Home Research Publications Teaching Lab CV

My research covers Spatial Big Data Management, IoT Data Management, GIS, Medical Imaging Informatics, AI in Healthcare, Population Health and blockchain.

Supported applications include geospatial big data, Internet of Things, digital pathology (2D and 3D), radiology imaging, opioid epidemic research, and healthcare data integration.

The work is sponsored by NSF, NIH and NCI, CDC, Pitney Bowes, Amazon and Google.
Scalable Big Data Management Systems
My research goal on big data management and analytics is to address the research challenges for delivering effective, scalable and high performance software systems for managing, querying and mining complex big data at multiple dimensions, including 2D and 3D spatial and imaging data, temporal data, spatial-temporal data, and sequencing data.


Computational Digital Pathology (2D and 3D)
Systematic analysis of large-scale whole slide image data can involve many interrelated analyses on large amount of images, generating tremendous amount of quantifications such as shape and texture, classifications of the quantified features, and spatial queries to discover spatial relationships and patterns. Our research focuses on spatial and image analytics at extreme scale.


Big Data Driven GIS and Population Health
GIS oriented public health research has a strong focus on the locations of patients and the agents of disease, and studies the community and region level patterns and variations, and the impact of demographical, socio-economical, and environmental factors on diseases and human health. We take a big data driven approach by integrating Electronic Health Records (EHR), social media, among others, to discover geospatial and temporal patterns at high resolution. In particular, we have been working on GIS and AI driven opioid epidemic research. We develop a geospatial and AI driven approach to identify communities of high risks for interventions and predict opioid overdose risk of patients using EHR for better clinical decision support.

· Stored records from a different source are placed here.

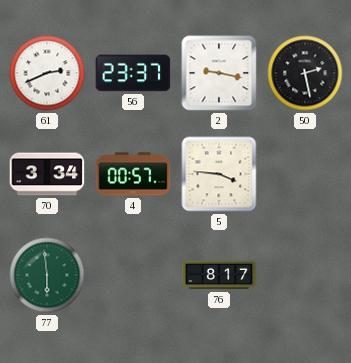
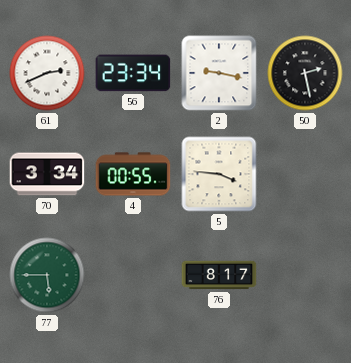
56: 23:37 -> 23:34
4: 00:57 -> 00:55
77: 5:59 -> 5:45
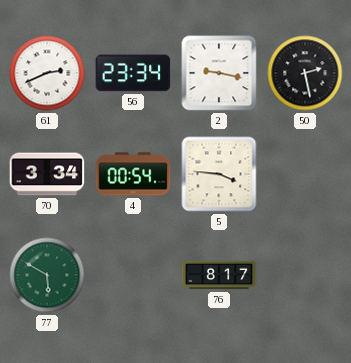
4: 00:55 -> 00:54
77: 5:45 -> 5:50
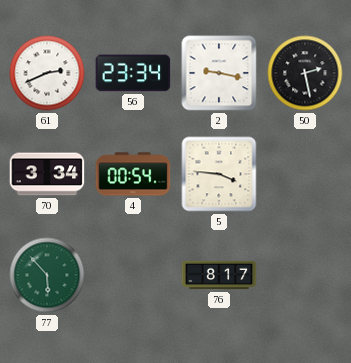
77: 5:50 -> 5:53
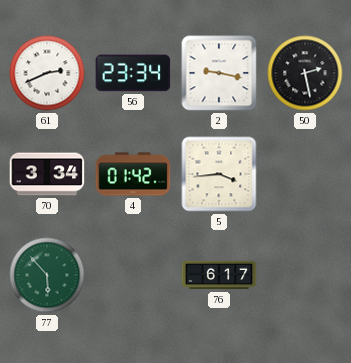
4: 00:54 -> 01:42
5: 3:46 -> 3:44
76: 8:17 -> 6:17
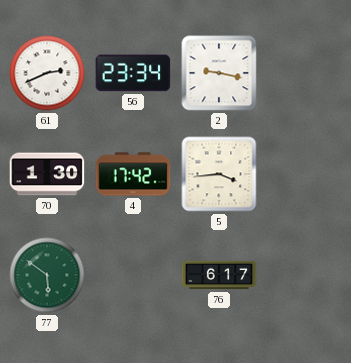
50: 2:28 -> none
70: 3:34 -> 1:30
4: 01:42 -> 17:42
77: 5:53 -> 5:51
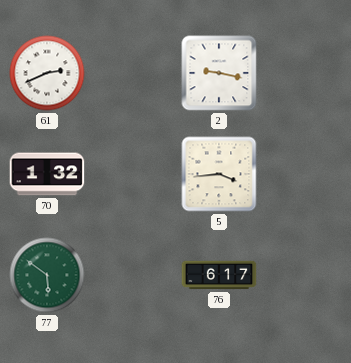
56: 23:34 -> none
70: 1:30 -> 1:32
4: 17:42 -> none
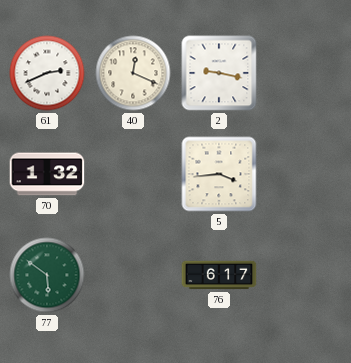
40: none -> 12:19
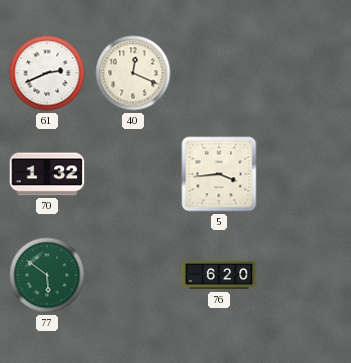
2: 9:17 -> none
76: 6:17 -> 6:20
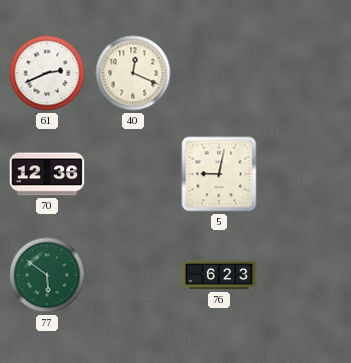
70: 1:32 -> 12:36
5: 3:44 -> 9:02
76: 6:20 -> 6:23
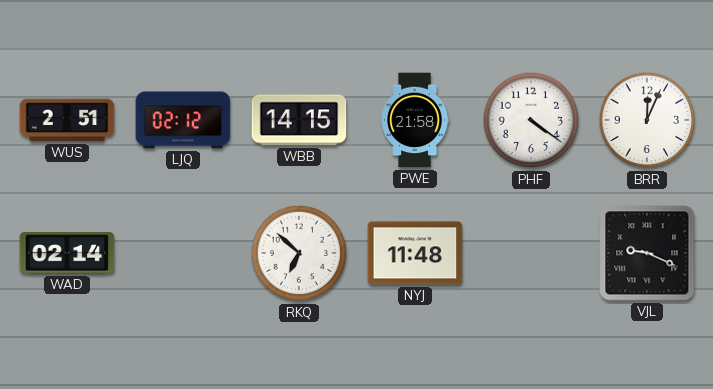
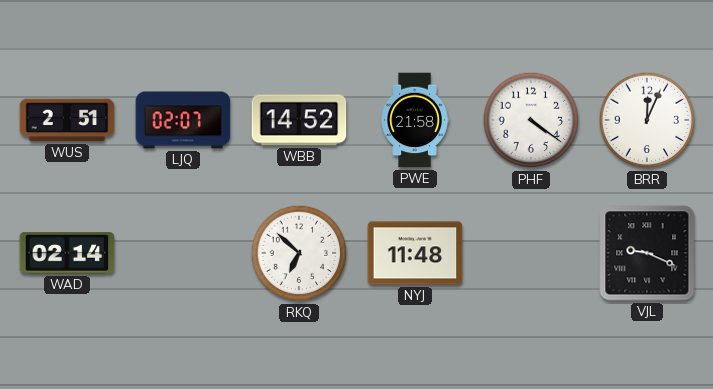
LJQ: 02:12 -> 02:07
WBB: 14:15 -> 14:52
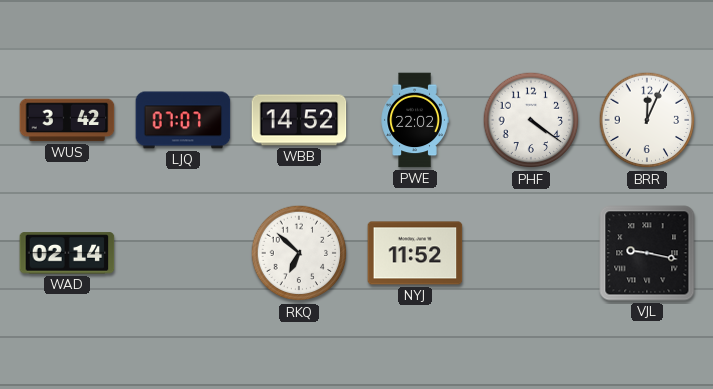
WUS: 2:51 -> 3:42
LJQ: 02:07 -> 07:07
PWE: 21:58 -> 22:02
NYJ: 11:48 -> 11:52
VJL: 9:19 -> 9:17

Blockchain for Eletronic Health Records
Electronic health records (EHRs) are critical information for diagnosis and treatment in healthcare, which need to be frequently distributed and shared among peers such as healthcare providers, insurance companies, pharmacies, researchers, and patient families, among others. However, EHR data are highly private and sensitive, which poses major challenges for current healthcare data sharing infrastructures. Current sharing of EHR data is often a tedious manual process, which can lead to significant turnaround time.
A patient centric, blockchain based EHR sharing system with permissioned blockchain framework with immutable and transparent ledger will help manage authentication, confidentiality, and accountability for EHR data sharing, achieving a secure, and trustable EHR management infrastructure.



Clinical Natural Language Processing
While electronic medical record (EMR) systems employ increasingly rich data models that offer a wide variety of options for structured data entry, a large amount of medical data is in free-form, narrative text reports. Our research goal in clinical natural language processing is to provide convenient and intelligent information extraction and classification from medical reports by taking advantage of both individual human interventions and collective human intelligence, to ultimately improve diagnosis, reduce errors, and inform medical practice and decision making. One ongoing project is IDEAL-X, an interactive, incrementally learning based information extraction system to facilitate the process of information extraction and classification from narrative medical reports and transform extracted data into normalized structured forms. The system takes an incremental learning based approach which quickly learns from users' feedbacks from a small set of reports, and a chieves high accuracy on data extraction with minimal effort from users. Extracted data can be further normalized through controlled vocabularies. IDEAL-X requires no special configuration or training sets, and is not constrained to specific domains, thus it is easy to use and highly portable. IDEAL-X is being used for cohort identification from tens of thousands of patients, and for automated classification for massive number of radiology reports from CDC.